# Problem statement:
All entries below must be output word for word, and the pictures left behind.
-------- Data shown --------
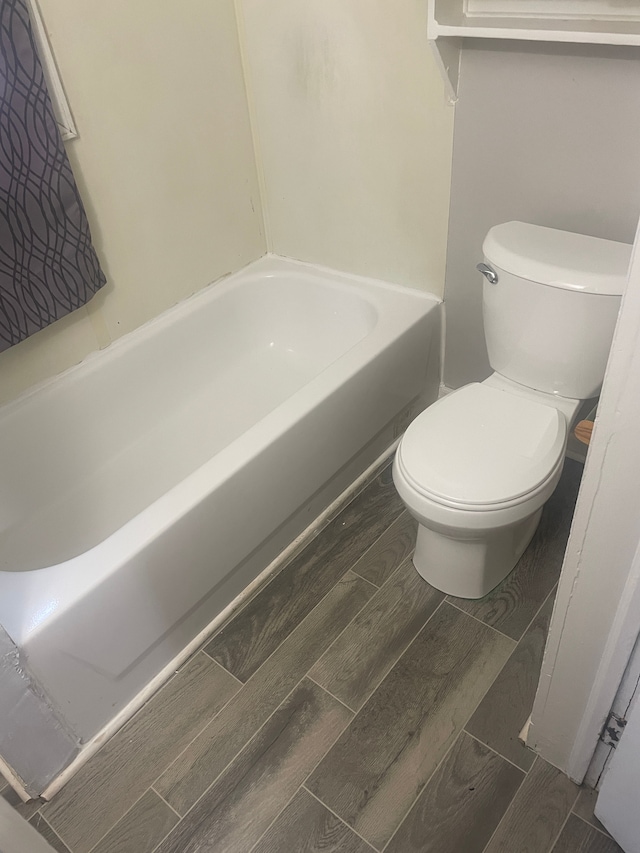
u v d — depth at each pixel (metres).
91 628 1.29
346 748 1.39
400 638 1.59
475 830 1.25
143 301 1.98
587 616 1.00
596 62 1.39
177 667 1.57
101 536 1.76
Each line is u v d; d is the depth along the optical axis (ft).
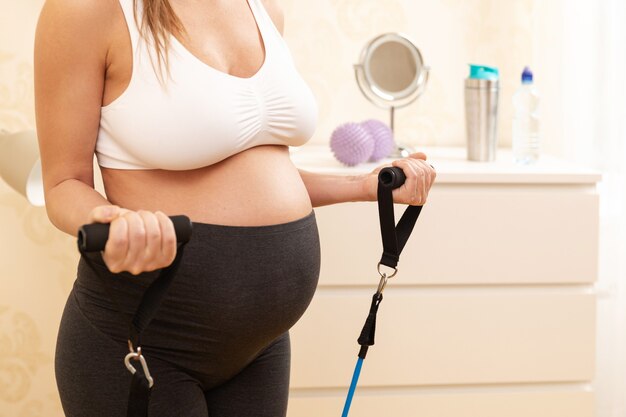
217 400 3.95
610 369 7.75
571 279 6.68
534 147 7.07
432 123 8.27
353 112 8.17
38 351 7.48
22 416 7.54
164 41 3.44
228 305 3.50
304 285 3.76
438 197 6.53
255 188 3.63
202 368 3.66
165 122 3.43
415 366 6.70
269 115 3.71
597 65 7.60
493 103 7.06
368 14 8.04
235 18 3.76
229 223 3.55
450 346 6.70
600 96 7.61
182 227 2.84
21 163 5.66
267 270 3.58
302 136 3.92
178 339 3.54
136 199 3.59
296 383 6.66
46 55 3.35
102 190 7.15
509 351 6.72
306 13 8.00
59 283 7.43
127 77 3.45
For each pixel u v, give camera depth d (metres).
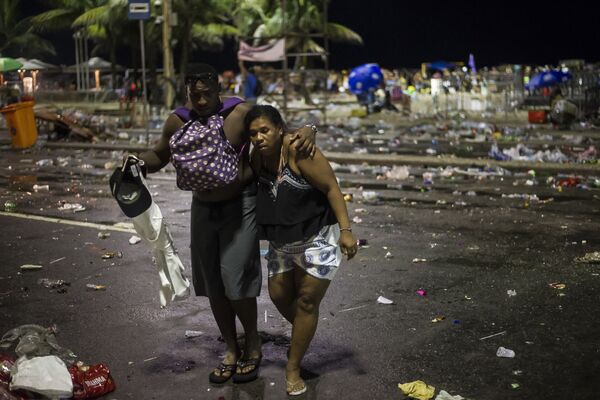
--------
# Solution to the problem:
u v d — depth at each pixel (metres).
91 628 1.29
346 748 1.39
400 638 1.59
475 830 1.25
143 301 1.98
587 616 1.00
596 62 1.39
177 667 1.57
101 536 1.76
Each line is u v d; d is the depth along the optical axis (ft).
217 400 3.95
610 369 7.75
571 279 6.68
534 147 7.07
432 123 8.27
353 112 8.17
38 351 7.48
22 416 7.54
164 41 3.44
228 305 3.50
304 285 3.76
438 197 6.53
255 188 3.63
202 368 3.66
165 122 3.43
415 366 6.70
269 115 3.71
597 65 7.60
493 103 7.06
368 14 8.04
235 18 3.76
229 223 3.55
450 346 6.70
600 96 7.61
182 227 2.84
21 163 5.66
267 270 3.58
302 136 3.92
178 339 3.54
136 199 3.59
296 383 6.66
46 55 3.35
102 190 7.15
509 351 6.72
306 13 8.00
59 283 7.43
127 77 3.45
For each pixel u v, give camera depth d (metres).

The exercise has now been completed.